-- WHAT YOU ARE ASKED TO DO --
All of the records must be repeated exactly as they read.

--- SOURCE MATERIAL ---

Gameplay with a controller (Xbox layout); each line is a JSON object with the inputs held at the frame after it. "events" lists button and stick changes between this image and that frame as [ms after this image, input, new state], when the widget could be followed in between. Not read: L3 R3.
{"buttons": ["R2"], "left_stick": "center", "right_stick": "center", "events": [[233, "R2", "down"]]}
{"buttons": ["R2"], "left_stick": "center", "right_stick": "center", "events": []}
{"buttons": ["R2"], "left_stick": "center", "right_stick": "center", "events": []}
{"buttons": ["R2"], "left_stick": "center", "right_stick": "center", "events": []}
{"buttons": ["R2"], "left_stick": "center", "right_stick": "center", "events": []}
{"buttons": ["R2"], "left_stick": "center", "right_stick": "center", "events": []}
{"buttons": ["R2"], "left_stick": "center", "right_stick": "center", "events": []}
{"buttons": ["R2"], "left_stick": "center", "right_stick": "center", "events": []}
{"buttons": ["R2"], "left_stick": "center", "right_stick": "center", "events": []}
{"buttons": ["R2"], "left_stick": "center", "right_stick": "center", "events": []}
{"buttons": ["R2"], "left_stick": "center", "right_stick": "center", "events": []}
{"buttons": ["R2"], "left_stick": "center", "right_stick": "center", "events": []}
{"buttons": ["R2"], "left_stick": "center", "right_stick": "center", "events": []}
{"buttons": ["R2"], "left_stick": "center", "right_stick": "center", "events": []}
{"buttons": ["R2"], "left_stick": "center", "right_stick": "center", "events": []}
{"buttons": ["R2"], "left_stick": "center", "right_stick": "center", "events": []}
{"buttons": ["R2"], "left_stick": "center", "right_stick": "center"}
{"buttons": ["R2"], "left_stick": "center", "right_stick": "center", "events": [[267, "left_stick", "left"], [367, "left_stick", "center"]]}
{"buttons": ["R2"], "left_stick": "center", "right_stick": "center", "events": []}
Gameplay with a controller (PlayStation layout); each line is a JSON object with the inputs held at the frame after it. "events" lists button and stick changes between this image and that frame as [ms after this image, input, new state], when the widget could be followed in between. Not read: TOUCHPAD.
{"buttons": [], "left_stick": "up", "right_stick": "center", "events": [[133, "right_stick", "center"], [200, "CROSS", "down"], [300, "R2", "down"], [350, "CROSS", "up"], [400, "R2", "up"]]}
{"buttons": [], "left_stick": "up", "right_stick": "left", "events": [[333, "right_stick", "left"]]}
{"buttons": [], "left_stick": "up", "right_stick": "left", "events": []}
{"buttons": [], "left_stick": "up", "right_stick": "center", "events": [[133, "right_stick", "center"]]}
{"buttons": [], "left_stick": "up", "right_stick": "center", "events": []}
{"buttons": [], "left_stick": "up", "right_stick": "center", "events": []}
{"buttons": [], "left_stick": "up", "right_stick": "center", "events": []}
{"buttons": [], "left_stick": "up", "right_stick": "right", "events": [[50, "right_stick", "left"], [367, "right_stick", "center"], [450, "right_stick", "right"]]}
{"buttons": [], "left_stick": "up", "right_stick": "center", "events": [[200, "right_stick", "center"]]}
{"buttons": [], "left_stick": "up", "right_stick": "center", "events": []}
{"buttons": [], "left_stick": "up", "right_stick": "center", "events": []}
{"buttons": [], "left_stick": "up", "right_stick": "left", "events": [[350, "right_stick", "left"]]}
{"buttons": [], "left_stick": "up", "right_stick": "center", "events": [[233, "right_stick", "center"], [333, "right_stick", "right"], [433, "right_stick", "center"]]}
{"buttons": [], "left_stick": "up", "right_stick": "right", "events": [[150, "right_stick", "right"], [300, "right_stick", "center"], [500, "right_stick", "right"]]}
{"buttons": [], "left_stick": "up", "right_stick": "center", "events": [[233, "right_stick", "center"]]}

---

-- SOLUTION TO THIS PROBLEM --
Gameplay with a controller (Xbox layout); each line is a JSON object with the inputs held at the frame after it. "events" lists button and stick changes between this image and that frame as [ms after this image, input, new state], when the widget could be followed in between. Not read: L3 R3.
{"buttons": ["R2"], "left_stick": "center", "right_stick": "center", "events": [[233, "R2", "down"]]}
{"buttons": ["R2"], "left_stick": "center", "right_stick": "center", "events": []}
{"buttons": ["R2"], "left_stick": "center", "right_stick": "center", "events": []}
{"buttons": ["R2"], "left_stick": "center", "right_stick": "center", "events": []}
{"buttons": ["R2"], "left_stick": "center", "right_stick": "center", "events": []}
{"buttons": ["R2"], "left_stick": "center", "right_stick": "center", "events": []}
{"buttons": ["R2"], "left_stick": "center", "right_stick": "center", "events": []}
{"buttons": ["R2"], "left_stick": "center", "right_stick": "center", "events": []}
{"buttons": ["R2"], "left_stick": "center", "right_stick": "center", "events": []}
{"buttons": ["R2"], "left_stick": "center", "right_stick": "center", "events": []}
{"buttons": ["R2"], "left_stick": "center", "right_stick": "center", "events": []}
{"buttons": ["R2"], "left_stick": "center", "right_stick": "center", "events": []}
{"buttons": ["R2"], "left_stick": "center", "right_stick": "center", "events": []}
{"buttons": ["R2"], "left_stick": "center", "right_stick": "center", "events": []}
{"buttons": ["R2"], "left_stick": "center", "right_stick": "center", "events": []}
{"buttons": ["R2"], "left_stick": "center", "right_stick": "center", "events": []}
{"buttons": ["R2"], "left_stick": "center", "right_stick": "center"}
{"buttons": ["R2"], "left_stick": "center", "right_stick": "center", "events": [[267, "left_stick", "left"], [367, "left_stick", "center"]]}
{"buttons": ["R2"], "left_stick": "center", "right_stick": "center", "events": []}
Gameplay with a controller (PlayStation layout); each line is a JSON object with the inputs held at the frame after it. "events" lists button and stick changes between this image and that frame as [ms after this image, input, new state], when the widget could be followed in between. Not read: TOUCHPAD.
{"buttons": [], "left_stick": "up", "right_stick": "center", "events": [[133, "right_stick", "center"], [200, "CROSS", "down"], [300, "R2", "down"], [350, "CROSS", "up"], [400, "R2", "up"]]}
{"buttons": [], "left_stick": "up", "right_stick": "left", "events": [[333, "right_stick", "left"]]}
{"buttons": [], "left_stick": "up", "right_stick": "left", "events": []}
{"buttons": [], "left_stick": "up", "right_stick": "center", "events": [[133, "right_stick", "center"]]}
{"buttons": [], "left_stick": "up", "right_stick": "center", "events": []}
{"buttons": [], "left_stick": "up", "right_stick": "center", "events": []}
{"buttons": [], "left_stick": "up", "right_stick": "center", "events": []}
{"buttons": [], "left_stick": "up", "right_stick": "right", "events": [[50, "right_stick", "left"], [367, "right_stick", "center"], [450, "right_stick", "right"]]}
{"buttons": [], "left_stick": "up", "right_stick": "center", "events": [[200, "right_stick", "center"]]}
{"buttons": [], "left_stick": "up", "right_stick": "center", "events": []}
{"buttons": [], "left_stick": "up", "right_stick": "center", "events": []}
{"buttons": [], "left_stick": "up", "right_stick": "left", "events": [[350, "right_stick", "left"]]}
{"buttons": [], "left_stick": "up", "right_stick": "center", "events": [[233, "right_stick", "center"], [333, "right_stick", "right"], [433, "right_stick", "center"]]}
{"buttons": [], "left_stick": "up", "right_stick": "right", "events": [[150, "right_stick", "right"], [300, "right_stick", "center"], [500, "right_stick", "right"]]}
{"buttons": [], "left_stick": "up", "right_stick": "center", "events": [[233, "right_stick", "center"]]}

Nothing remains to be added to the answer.